Jesper Kyd is a BAFTA award-winning Danish film, television and video game composer. He is known for his experimental approach to crafting iconic music for blockbuster video game franchises and pushing musical boundaries.
Kyd has received top honors from the British Academy of Film and Television Arts, Critics Choice Film Awards, Hollywood Music in Media Awards and Game Audio Network Guild. His music is regularly performed worldwide, such as the Danish National Symphony, Krakow Film Music Festival and WDR Symphony.
We reached out to Kyd to discuss all things music and his recent release for Ubisoft’s Assassin’s Creed Valhalla.
SSM: What or who inspired you to work as a composer?
JK: When I was 13, I got a Commodore 64 computer. The C64 has a built-in analog soundchip which enabled a whole new level of computer music to be created. It was so impactful it created a new music genre that’s still around today, called Chip Music (chiptune), 8bit music or SID music (named after the SID chip inside the C64). Listening to C64 music composers as well as artists like Mike Oldfield, Vangelis and Jean Michel Jarre were early influences at the start of my music-making career.
The projects I work on have also been a huge inspiration. I write a lot of music for fantasy and sci-fi genres as well as historical-inspired scores so creating atmosphere, a place to travel to musically, is one of my favorite aspects. Finding ways to create unique and original scores is what I look for, whether it’s a film, a TV series or game. It’s important to work with great people in a creative, supportive and friendly environment so a maximum level of creativity can be achieved.
SSM: You have been scoring video games since your teens. What are some of the biggest changes you have noticed in gaming music from when you started and now?
JK: These days more bands and film/TV composers are scoring games, and writing music for games is much more desirable compared to when I started out. Back then composers often had total creative control on the music style and lots of input on the implementation of the music. These days there are audio departments responsible for implementing when and how the music should play and that makes it possible for composers who have never worked on game scores before to write music for games. But in general, things haven’t changed that much for me, since I work on projects where I’m hired to be creative and to bring something unusual or new to a project.
Other changes include bigger live budgets since AAA games often have music production budgets the size of AAA movies. For example, Assassin’s Creed Valhalla was created by Ubisoft Montreal in conjunction with 16 other Ubisoft game studios creating content for the game.
SSM: Assassin’s Creed is such a successful franchise, spawning sequels, novels, action figures and a movie. Can you speak about how you began working on the initial project?

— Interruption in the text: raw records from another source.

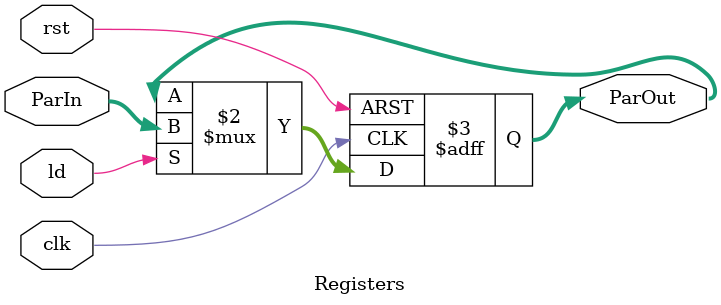
<source format=v>
module Registers(input clk,rst,ld,input [7:0] ParIn,output reg [7:0] ParOut);

    always @(posedge clk ,posedge rst) begin
        if(rst)
        ParOut <= 8'b0;
        else 
        ParOut <= (ld)?ParIn : ParOut;
    end
endmodule
</source>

JK: Sure, the first Assassin’s Creed game was shown to me through concept art at a video game trade show behind closed doors. I could hardly believe what Ubisoft was trying to achieve and no-one had attempted anything like this before. Assassin’s Creed helped give birth to a whole new genre of open- world games, where you could climb any building and go anywhere in the world. The parkour aspect really made for a whole new experience; it was like a platforming game in a realistic detailed open-world.
The first Assassin’s Creed was a huge challenge and we had to invent and figure things out as we went along. The foundation of Assassin’s Creed was created here and that included the music style which to this day uses many of the same building blocks we came up with for AC1. The first Assassin’s Creed was a huge blockbuster and these days the series has sold over 155 million games making it one of the most successful video game franchises of all time.
SSM: For Assassin’s Creed Valhalla, was there a specific tone you wanted to convey to gamers?
JK: It was important that the score felt atmospheric and authentic to the time period. The vast open spaces in nature, from fjords to snow-covered mountain tops, from forests to rolling hillsides, it needed an open, epic and vast music style that gave a sense of scale. There was no comfort of city living, like many prior Assassin’s Creed games, this game takes place outdoors in rugged nature and at times hostile environments.
I recorded live instruments with a lot of air and used vintage equipment to help simulate instruments being recorded outside. Also, the Animus influences the music with a futuristic tone, meaning the live recordings are run through a lot of effects and filters to help remind us the game is played in a simulator.
SSM: What’s coming up next for you?
JK: Right now I’m scoring a feature animation fantasy film which is a lot of fun to work on. So much work goes into a single frame of animation, which takes hours to render. It’s a totally different way to compose music compared to video games.